According to Margaret Retter, director of policy for the Ministry of Women NZ, the drop has been happening far too slowly, and the picture within the insurance industry needs urgent attention.

“The good news is that insurance workers are well paid,” said Retter, addressing Insurance Business’s 2018 Women in Insurance Summit in Auckland.

“However in 2017, Stats NZ’s household labour survey showed that New Zealand’s finance and insurance services have a pay gap of 27%. For every $10 a woman earns she doesn’t get $2.70, and that adds up significantly.”

“Statistics from other countries show a similar overall trend in the insurance industry,” Retter continued. “Insurance has a much higher than average GPG because it pays more and is less regulated. In Australia, the Workplace and Gender Equality Authority found a 25.7% gap based on 40% of the workforce, and in the UK, the insurance sector has a gap of 24%.”

Higher income roles tend to have more discretion around pay, and, according to Retter, these pay gaps are almost entirely down to ‘unexplained factors’ - that is, they could not be explained by career breaks, lower numbers of women in senior positions, or lack of willingness to negotiate pay.

“Even where women have made it to senior positions, their wage gap still increases to 55%,” said Retter. “A recent study in Australia showed that women were just as likely as men to request pay increases, but, unfortunately, men were 25% more likely to actually receive them. There’s a reason that the gap is ‘unexplained,’ and we think it comes down to either conscious or unconscious bias.”

New Zealand currently has one of the lowest gender pay gaps in the OECD. However, the UK’s recent adoption of the ‘name and shame’ method has been suggested as a catalyst for further improvement. No woman would willingly choose to work for a company with a 70% bonus gap, or worse still, a 90% bonus gap – two existing statistics that have recently been reported in the UK.

Looking to the future, Retter says change needs to happen from individuals who are willing to champion it.

“We need people who are willing to challenge the status quo and model the behaviours that they want to see in the workplace – that is the single most important factor,” she stated. “All businesses should do a gender pay audit rather than simply assuming that they’re a fair company.

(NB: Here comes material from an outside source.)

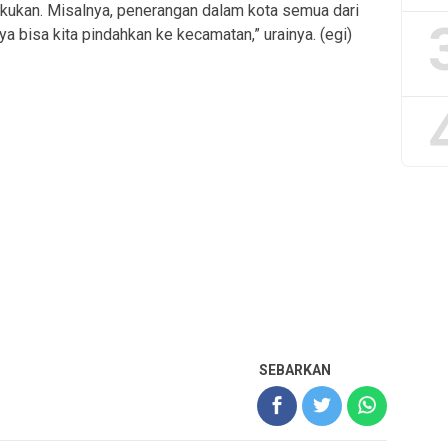
lakukan. Misalnya, penerangan dalam kota semua dari
a bisa kita pindahkan ke kecamatan,” urainya. (egi)
SEBARKAN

You can redesign your talent management system to maximise use of female talent, look at salary progressions across men and women and compare salaries for full-time and part-time staff. You can also learn a lot from things like engagement surveys, where people tend to be very frank about what they think.

“Unfortunately, once the bias starts on a lower level, it can persist and impact on promotion and affect the setting of salaries and bonuses. You need to make sure that your company and culture is not getting in the way of career advancement.”